- Born: 20 July 1593 Schwarza
- Died: 4 April 1672 (aged 78) Ilsenburg
- Noble family: Stolberg
- Spouse: Anna Elisabeth of Stolberg-Ortenberg

= Henry Ernest, Count of Stolberg =

Henry Ernest, Count of Stolberg (20 July 1593 in Schwarza - 4 April 1672 in Ilsenburg) was a German nobleman. He was the founder of the older main line of the House of Stolberg.

He was the eldest son of Count Christopher II of Stolberg. From 1639 to 1645, Henry Ernst and his younger brother John Martin jointly ruled the County of Stolberg. On 31 May 1645, they divided their inheritance, with Henry Ernest receiving the County of Wernigerode and Hohnsteiner Forest. He moved the residence of his county from Wernigerode to Ilsenburg.
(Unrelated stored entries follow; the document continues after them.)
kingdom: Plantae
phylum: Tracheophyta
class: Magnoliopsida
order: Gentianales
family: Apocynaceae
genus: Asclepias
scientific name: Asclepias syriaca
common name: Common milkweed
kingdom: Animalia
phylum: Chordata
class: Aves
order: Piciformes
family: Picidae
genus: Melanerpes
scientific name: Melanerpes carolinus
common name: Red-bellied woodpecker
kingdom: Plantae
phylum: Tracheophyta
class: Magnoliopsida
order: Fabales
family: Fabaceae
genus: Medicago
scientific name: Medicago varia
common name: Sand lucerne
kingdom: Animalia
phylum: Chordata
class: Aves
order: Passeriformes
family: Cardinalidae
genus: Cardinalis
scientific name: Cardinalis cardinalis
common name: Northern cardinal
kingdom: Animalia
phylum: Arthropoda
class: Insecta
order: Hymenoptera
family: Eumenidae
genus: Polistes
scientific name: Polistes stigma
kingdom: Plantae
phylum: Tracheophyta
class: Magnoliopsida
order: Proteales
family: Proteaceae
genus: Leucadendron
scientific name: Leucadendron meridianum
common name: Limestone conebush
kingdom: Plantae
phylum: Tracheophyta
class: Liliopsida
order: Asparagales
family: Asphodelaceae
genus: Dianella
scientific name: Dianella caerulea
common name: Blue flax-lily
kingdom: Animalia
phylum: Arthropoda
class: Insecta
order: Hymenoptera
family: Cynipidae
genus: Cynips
On 2 May 1649, he married Anna Elisabeth, a daughter of Count Henry Volrad of Stolberg-Ortenberg. They had two sons, Ernest and Louis Christian, and one daughter, Anna Eleonore, who married Emmanuel, Prince of Anhalt-Köthen in Ilsenburg on 23 March 1670.

As there was no primogeniture in Stolberg, his sons jointly inherited the county when Henry Ernest died in 1672.